“Treat”: A Clinkle in Time

Whatever happened to Clinkle?

You may recall not long ago when an app by the name of Clinkle was on the tip of every tongue in the payments industry. The brainchild of wunderkind Lucas Duplan, Clinkle looked to be a game changer. No longer. According to Forbes, the company is struggling, losing dollars and employees en masse.

ClinkleLogo

Clinkle had its start when Duplan, then 19, set to work on a mobile wallet app. It promised to be more secure than NFC by transmitting payment data over a short distance via high-frequency sound, and less cumbersome than QR codes and other POS procedures.

Two years later, Duplan wowed investors with his in-progress app—while not fully revealing it to them. Perhaps thinking that Duplan was keeping back details to protect his revolutionary approach, investors showed their enthusiasm by handing over an unprecedented $30 million in seed capital.

Clinkle was off and running. Soon it boasted 70 employees in lavish offices in a not inexpensive part of San Francisco. Duplan tried to impose a corporate culture à la Zappos. Yet despite growth and boasts, no one was quite sure what Clinkle was or how it worked. Rumors of a lack of underlying substance began bubbling up and multiplying.

Hopes rose early in 2014 when Duplan announced the recruitment of former Netflix exec Barry McCarthy and former Yahoo global search general manager Chi-Chao Chang. Chang showed up for his first day and resigned less than 24 hours later. Business Insider reported that “… Chang found the product and its marketing strategy in poorer shape than he anticipated.” McCarthy’s LinkedIn page shows he remained with Clinkle for six months.

Late last year, the app launched with 100,000 beta users, mostly students, including the student body of Weber State University, which is in my home state of Utah. Yet this beta app was a far cry from what Duplan had hyped to investors. Renamed “Treats,” it was no longer a payment app, but a novelty rewards app. And high-frequency transmission was not part of it.

The press pulled no punches. TechCrunch.com ran with the headline, “Mobile Wallet Laughingstock Clinkle Finally Launches To Let You Pay Friends And Earn Treats.” The brief article went on in mocking terms. A Wall Street Journal blogger had this to say under the headline “High-Flying Startup Clinkle Turns Into ‘Treats,’ a Debit-Rewards Program”:

The company revealed to TechCrunch on Tuesday that it has rebranded its app to the name “Treats,” a program that lets users send “treats,” or “rewards,” to friends.

If that sounds confusing, that’s because it is. Unlike typical rewards card programs, users do not earn points for themselves. Instead, for every seven transactions, they get a “treat,” which they cannot use personally but can send to friends.

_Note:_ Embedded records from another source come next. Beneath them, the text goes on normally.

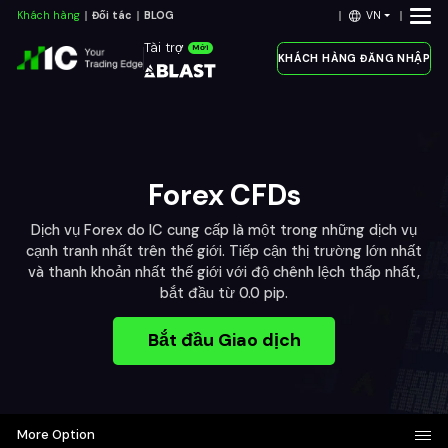
VN
Khách hàng
Đối tác
BLOG
Tài trợ
Mới
KHÁCH HÀNG ĐĂNG NHẬP
Forex CFDs
Dịch vụ Forex do IC cung cấp là một trong những dịch vụ
cạnh tranh nhất trên thế giới. Tiếp cận thị trường lớn nhất
và thanh khoản nhất thế giới với độ chênh lệch thấp nhất,
bắt đầu từ 0.0 pip.
Bắt đầu Giao dịch
More Option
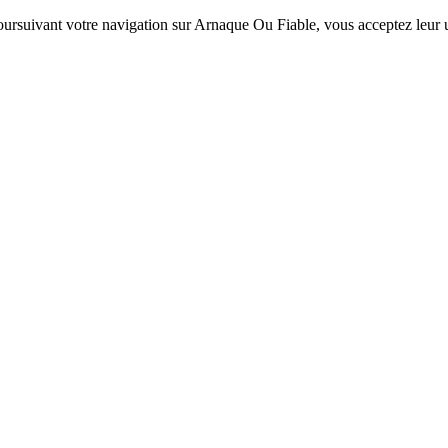
 poursuivant votre navigation sur Arnaque Ou Fiable, vous acceptez leur ut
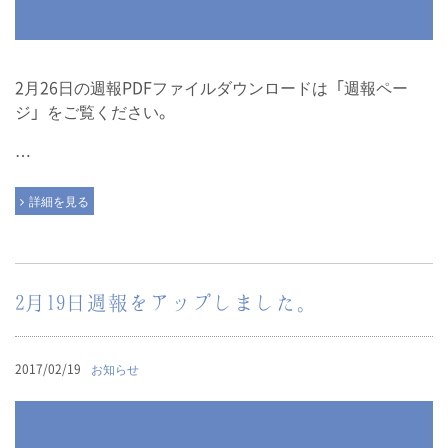
2月26日の週報PDFファイルダウンロードは「週報ペー
ジ」をご覧ください。
…
詳細を見る
2月19日週報をアップしました。
2017/02/19
お知らせ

In a Business Insider article dated April 14, 2014, writer Alyson Shontell reported that the high-frequency transmission feature wasn’t working because it was easily compromised by background noise. Meanwhile, NFC technology, whose initial unpopularity Duplan had hoped to exploit, appears to have reversed course and is catching on. Shontell goes on to suggest that working for Duplan and McCarthy was far from pleasant. That may or may not be so, but then, not many successful CEOs are celebrated for their sweet bedside manner.

What does the future hold for Clinkle/Treats? It remains to be seen.